George Lucas offended a legion of loyal fans when he decided on multiple occasions decided to alter the original Star Wars trilogy (as discussed here).  After an original round of alterations were delivered the outcry for him to stop could not be ignored.  It fell on deaf ears.   We could only hope that someone would knock some sense into him.  If he would not listen to his fans, perhaps he would listen to his peers.  It did not seem to matter where the criticism came from, fellow directors, critics, web bloggers, Lucas put his fingers in his ears and hummed the theme to "Arthur."

When it seemed like things could get not worse, Lucas received some support from his "best friend" (his words, not mine) Steven Spielberg.  Steven did the unthinkable, he altered on of his most adored films, E.T: The Extra Terrestrial.   Taking a page right out of George Lucas' book "How to Lose Friends and Disinterest People" Steven decided to digitally alter the film, most notably removing guns from the hands of the government agents.  It may sound minor, but in the eyes of cinephiles it was blasphemy.  Maybe it was peer pressure that made Spielberg crack (I guess we have to be happy his friends did not jump off bridges) or the parents' groups that were upset by some of the PG elements of the film.   No matter what the cause, he made the alterations.  With one altered DVD release of E.T., Lucas' annihilation seemed justified and validated.  Heck, if it was good enough for arguably one of the best directors of all-time, then it was good enough for George.  The film universe was in peril.

That is until this week.  Something happened, something big.  It takes a big man to admit his mistakes and guess what, Steven Spielberg is a big man.

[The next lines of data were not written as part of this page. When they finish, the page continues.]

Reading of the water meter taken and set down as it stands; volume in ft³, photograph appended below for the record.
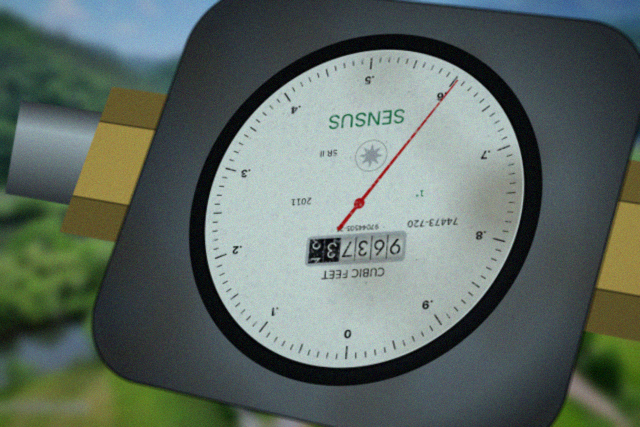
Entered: 963732.60 ft³
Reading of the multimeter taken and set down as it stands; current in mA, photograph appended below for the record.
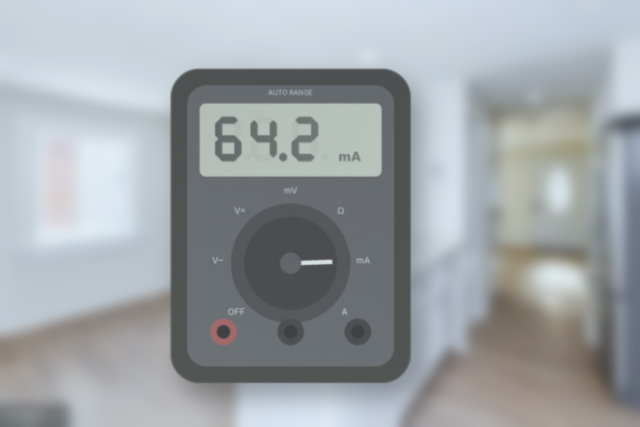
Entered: 64.2 mA
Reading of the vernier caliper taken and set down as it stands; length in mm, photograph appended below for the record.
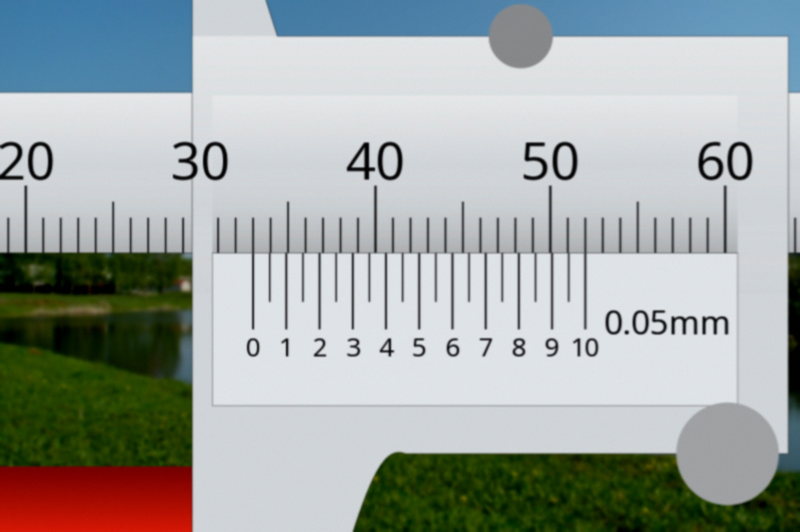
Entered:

In a recent interview he said, "For myself, I tried changing a film once and lived to regret it. Not because of fan outrage, but because I was disappointed in myself. I got overly sensitive to some of the reaction to E.T., and I thought if technology evolved, I might go in and change some things…it was OK for a while, but I realized what I had done was I had robbed people who loved E.T. of their memories of E.T."  It is almost as if Mr. Spielberg himself had read my recent post about Lucas' addition of "Nooooooooooo!" to Return of the Jedi and took my words to heart.  Great minds think alike.  

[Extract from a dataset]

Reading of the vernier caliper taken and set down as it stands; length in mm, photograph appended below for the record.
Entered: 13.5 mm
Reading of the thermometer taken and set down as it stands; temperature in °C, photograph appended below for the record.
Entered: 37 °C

Of course, Spielberg's admittance of the mistakes and his redemption by way of an unaltered Blu-Ray release of E.T. kind of leave Lucas out to dry.  Already an internet punching bag, the one guy that had his back is suddenly turning it.  Is this a message to George?  Is Spielberg trying to tell us what he was to nice to tell George to his face, that Han should always shoot first?   

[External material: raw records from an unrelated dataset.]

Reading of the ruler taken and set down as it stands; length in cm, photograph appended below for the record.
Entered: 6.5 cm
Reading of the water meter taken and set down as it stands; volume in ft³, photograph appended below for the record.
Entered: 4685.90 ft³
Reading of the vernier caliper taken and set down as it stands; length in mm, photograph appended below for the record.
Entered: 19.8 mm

Could this announcement conceivably resonate within Lucas?  Is there a New Hope for George Lucas?  It may be too early to know for sure.  Even if Lucas stays true to his meddling ways, perhaps, could do something ultimately grander than fix Star Wars.  Maybe this will be the catalyst needed to start a trend where the artists of the cinematic world begin to focus on creating new classics rather than altering or remaking old ones.

2 comments:

sk8erbytch said...

that pic is hilarious. too bad ET sux. boring.

BK said...

Never thought I'd say this, but I can't stand SS anymore. His movies are cliched - especially the endings.